*DIRECTIONS:*
Among the entries beneath this sentence, how many lines include the word "nose"? Only the number is wanted.

*Human pose images with coordinates:*
● ● ●
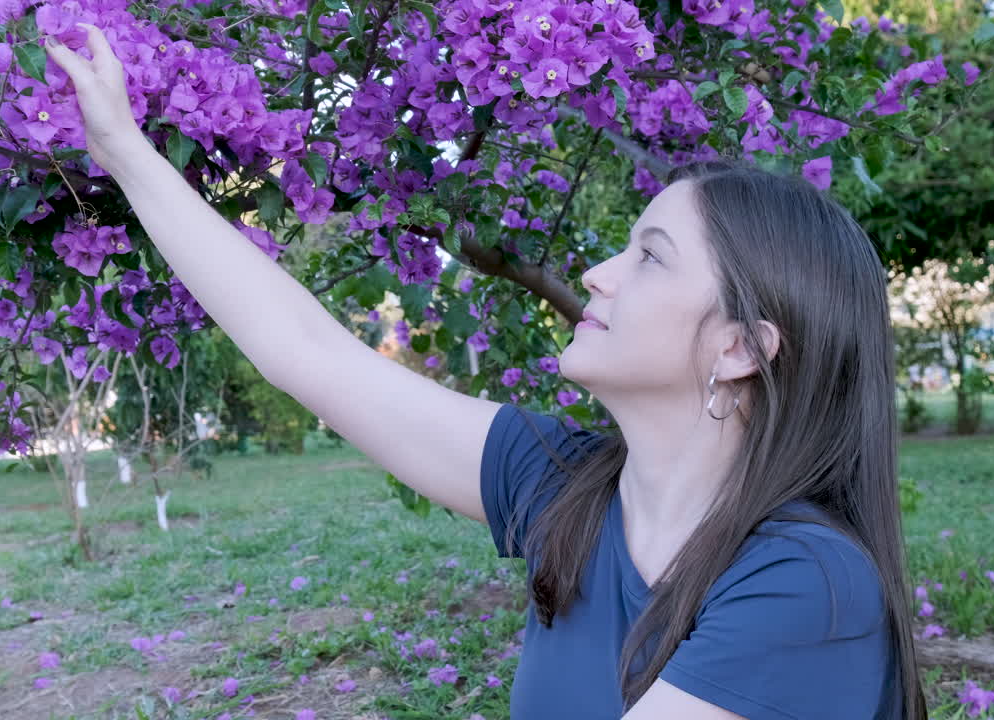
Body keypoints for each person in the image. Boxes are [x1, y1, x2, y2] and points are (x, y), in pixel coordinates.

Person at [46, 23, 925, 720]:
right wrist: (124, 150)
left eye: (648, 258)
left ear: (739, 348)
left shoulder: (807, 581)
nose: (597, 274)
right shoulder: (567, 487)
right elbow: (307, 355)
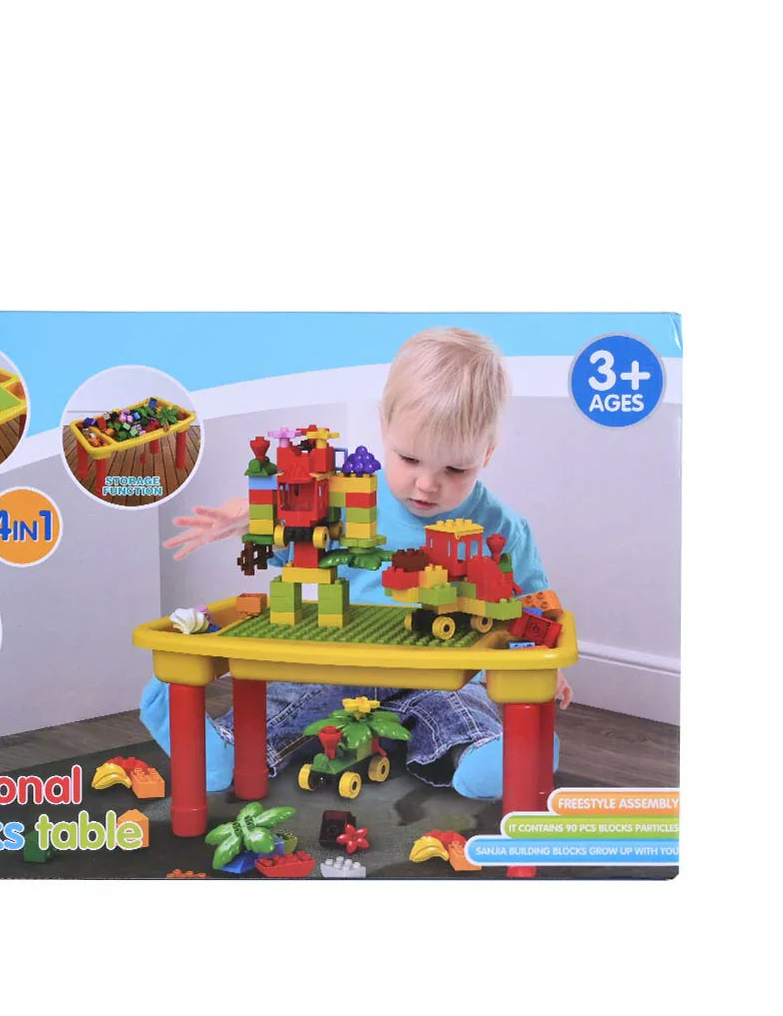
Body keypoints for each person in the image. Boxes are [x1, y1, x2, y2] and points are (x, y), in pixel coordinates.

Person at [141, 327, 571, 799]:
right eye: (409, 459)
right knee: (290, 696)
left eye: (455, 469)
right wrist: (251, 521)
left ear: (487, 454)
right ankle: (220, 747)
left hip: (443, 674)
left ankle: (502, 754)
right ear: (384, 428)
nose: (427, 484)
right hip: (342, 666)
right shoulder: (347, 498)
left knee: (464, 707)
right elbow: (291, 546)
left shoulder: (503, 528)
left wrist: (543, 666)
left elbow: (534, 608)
● ● ●
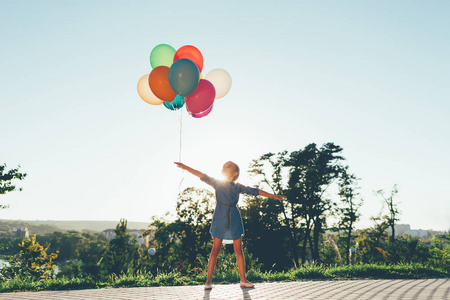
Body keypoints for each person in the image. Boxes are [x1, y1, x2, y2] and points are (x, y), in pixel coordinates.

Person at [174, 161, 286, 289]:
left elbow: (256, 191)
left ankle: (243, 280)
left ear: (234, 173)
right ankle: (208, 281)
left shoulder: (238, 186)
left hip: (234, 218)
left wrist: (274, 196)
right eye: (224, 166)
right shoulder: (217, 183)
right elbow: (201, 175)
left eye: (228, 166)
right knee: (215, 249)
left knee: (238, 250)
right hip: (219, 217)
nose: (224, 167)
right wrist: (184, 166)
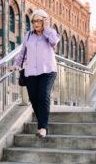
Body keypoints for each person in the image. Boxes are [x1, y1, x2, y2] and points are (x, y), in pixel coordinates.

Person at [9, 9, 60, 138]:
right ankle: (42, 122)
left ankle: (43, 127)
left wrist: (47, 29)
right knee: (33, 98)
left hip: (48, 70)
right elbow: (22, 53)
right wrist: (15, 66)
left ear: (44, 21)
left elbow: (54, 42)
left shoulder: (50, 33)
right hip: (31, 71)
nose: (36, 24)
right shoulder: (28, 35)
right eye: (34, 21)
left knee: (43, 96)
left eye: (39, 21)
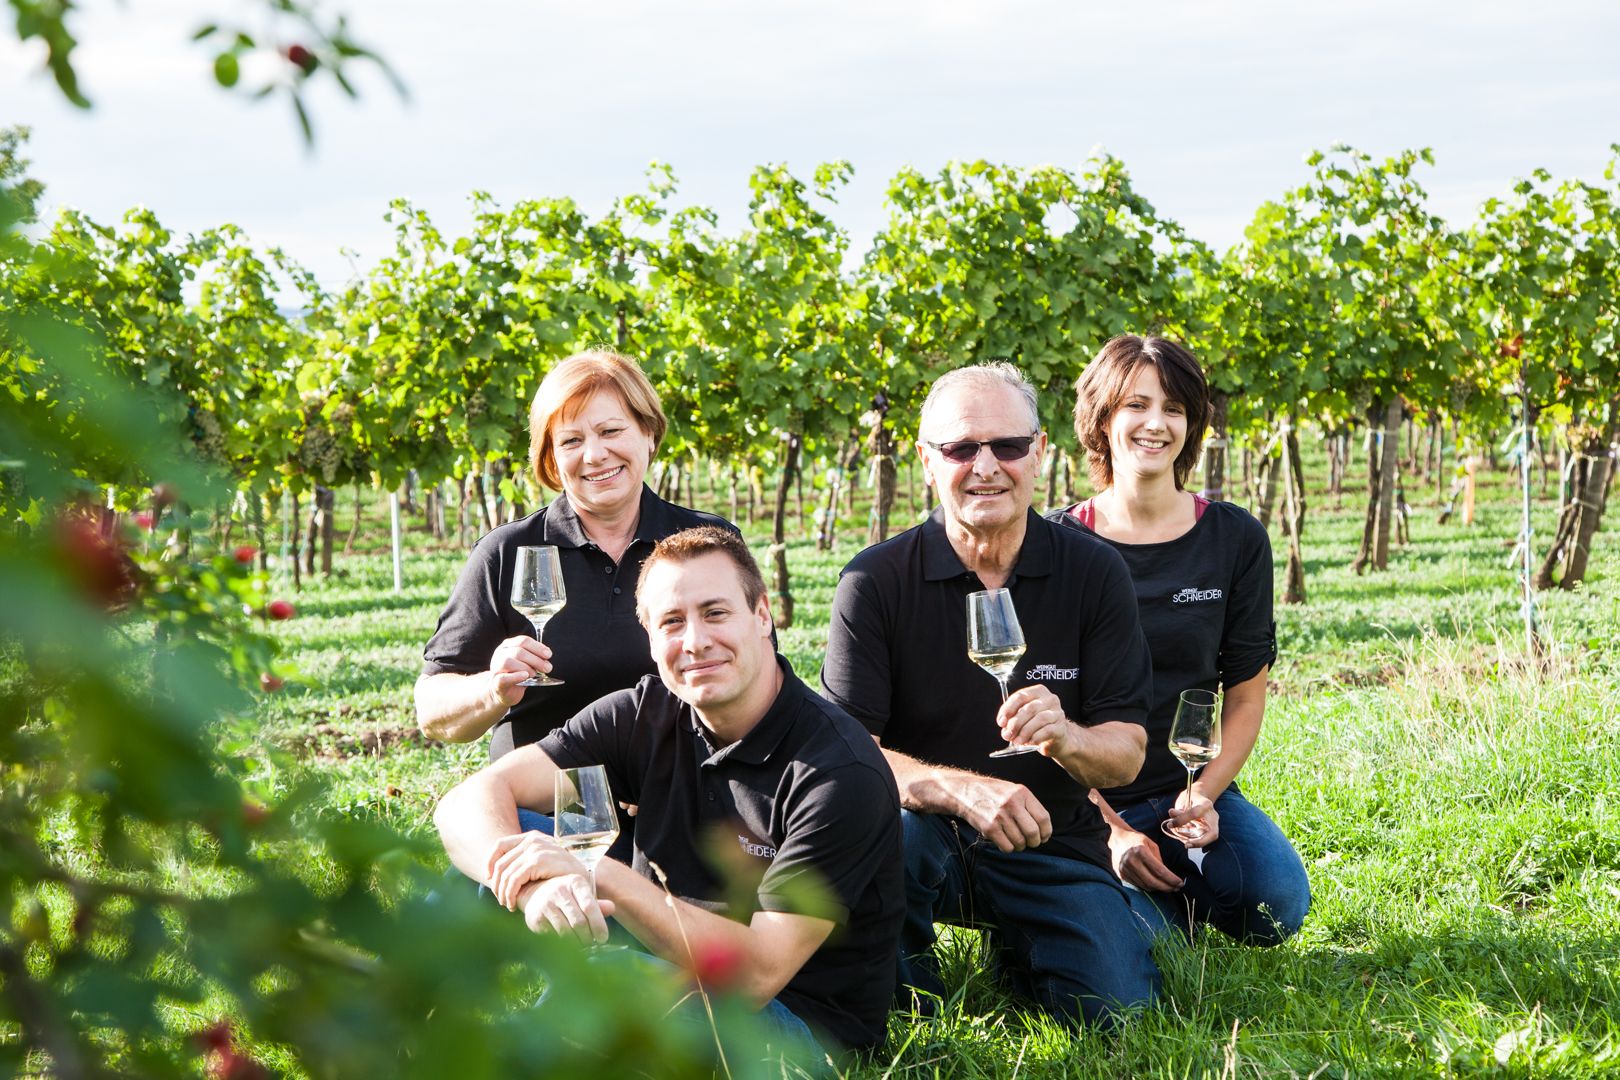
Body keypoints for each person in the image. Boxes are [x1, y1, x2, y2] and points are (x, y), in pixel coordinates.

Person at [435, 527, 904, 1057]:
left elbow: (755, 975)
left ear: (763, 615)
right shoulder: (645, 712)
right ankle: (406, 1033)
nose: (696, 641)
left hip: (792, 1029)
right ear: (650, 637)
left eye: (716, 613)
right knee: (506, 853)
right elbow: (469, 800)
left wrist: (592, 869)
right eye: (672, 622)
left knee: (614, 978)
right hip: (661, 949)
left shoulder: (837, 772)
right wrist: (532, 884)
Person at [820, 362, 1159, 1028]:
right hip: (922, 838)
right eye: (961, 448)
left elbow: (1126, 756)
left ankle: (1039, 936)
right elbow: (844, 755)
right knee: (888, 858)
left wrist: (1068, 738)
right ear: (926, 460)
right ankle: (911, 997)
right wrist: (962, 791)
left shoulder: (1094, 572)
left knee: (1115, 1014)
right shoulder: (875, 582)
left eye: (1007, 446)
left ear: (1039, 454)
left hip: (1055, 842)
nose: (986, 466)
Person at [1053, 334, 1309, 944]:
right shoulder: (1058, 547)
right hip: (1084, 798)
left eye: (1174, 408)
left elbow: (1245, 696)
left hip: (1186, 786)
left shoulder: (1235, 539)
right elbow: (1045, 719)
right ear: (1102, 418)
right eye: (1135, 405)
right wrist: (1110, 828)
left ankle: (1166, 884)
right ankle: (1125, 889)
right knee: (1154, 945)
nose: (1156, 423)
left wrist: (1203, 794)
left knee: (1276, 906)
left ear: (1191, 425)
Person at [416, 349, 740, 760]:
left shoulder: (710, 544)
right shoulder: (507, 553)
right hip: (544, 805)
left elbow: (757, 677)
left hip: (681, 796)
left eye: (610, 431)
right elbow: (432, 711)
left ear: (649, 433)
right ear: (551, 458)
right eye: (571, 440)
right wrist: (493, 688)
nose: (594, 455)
● ● ●
*RESPONSE FOR THIS EXERCISE:*
8